*AVAILABLE DATA*.
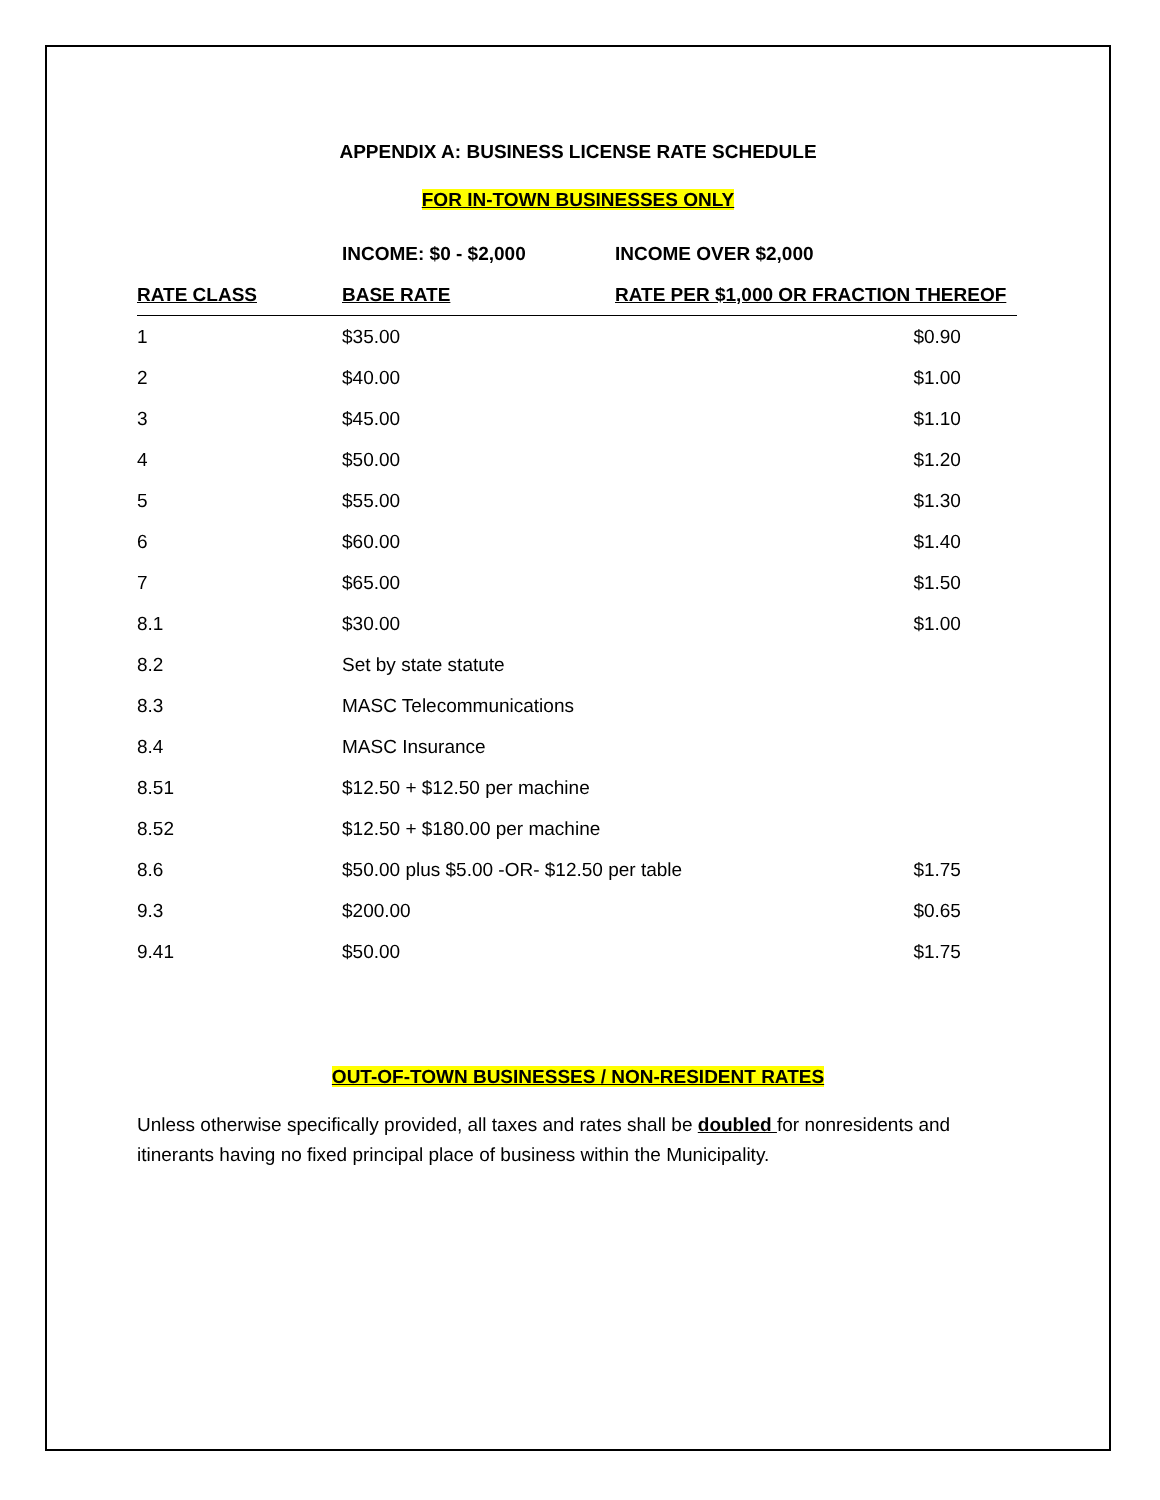APPENDIX A: BUSINESS LICENSE RATE SCHEDULE
FOR IN-TOWN BUSINESSES ONLY
| | INCOME: $0 - $2,000 | INCOME OVER $2,000 | |
| --- | --- | --- | --- |
| RATE CLASS | BASE RATE | RATE PER $1,000 OR FRACTION THEREOF | |
| 1 | $35.00 | | $0.90 |
| 2 | $40.00 | | $1.00 |
| 3 | $45.00 | | $1.10 |
| 4 | $50.00 | | $1.20 |
| 5 | $55.00 | | $1.30 |
| 6 | $60.00 | | $1.40 |
| 7 | $65.00 | | $1.50 |
| 8.1 | $30.00 | | $1.00 |
| 8.2 | Set by state statute | | |
| 8.3 | MASC Telecommunications | | |
| 8.4 | MASC Insurance | | |
| 8.51 | $12.50 + $12.50 per machine | | |
| 8.52 | $12.50 + $180.00 per machine | | |
| 8.6 | $50.00 plus $5.00 -OR- $12.50 per table | | $1.75 |
| 9.3 | $200.00 | | $0.65 |
| 9.41 | $50.00 | | $1.75 |
OUT-OF-TOWN BUSINESSES / NON-RESIDENT RATES
Unless otherwise specifically provided, all taxes and rates shall be doubled for nonresidents and itinerants having no fixed principal place of business within the Municipality.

*PROBLEM*. Return an exact transcription of the entries above, excluding each image.

*SOLVED EXERCISE*.
APPENDIX A: BUSINESS LICENSE RATE SCHEDULE
FOR IN-TOWN BUSINESSES ONLY
| | INCOME: $0 - $2,000 | INCOME OVER $2,000 | |
| --- | --- | --- | --- |
| RATE CLASS | BASE RATE | RATE PER $1,000 OR FRACTION THEREOF | |
| 1 | $35.00 | | $0.90 |
| 2 | $40.00 | | $1.00 |
| 3 | $45.00 | | $1.10 |
| 4 | $50.00 | | $1.20 |
| 5 | $55.00 | | $1.30 |
| 6 | $60.00 | | $1.40 |
| 7 | $65.00 | | $1.50 |
| 8.1 | $30.00 | | $1.00 |
| 8.2 | Set by state statute | | |
| 8.3 | MASC Telecommunications | | |
| 8.4 | MASC Insurance | | |
| 8.51 | $12.50 + $12.50 per machine | | |
| 8.52 | $12.50 + $180.00 per machine | | |
| 8.6 | $50.00 plus $5.00 -OR- $12.50 per table | | $1.75 |
| 9.3 | $200.00 | | $0.65 |
| 9.41 | $50.00 | | $1.75 |
OUT-OF-TOWN BUSINESSES / NON-RESIDENT RATES
Unless otherwise specifically provided, all taxes and rates shall be doubled for nonresidents and itinerants having no fixed principal place of business within the Municipality.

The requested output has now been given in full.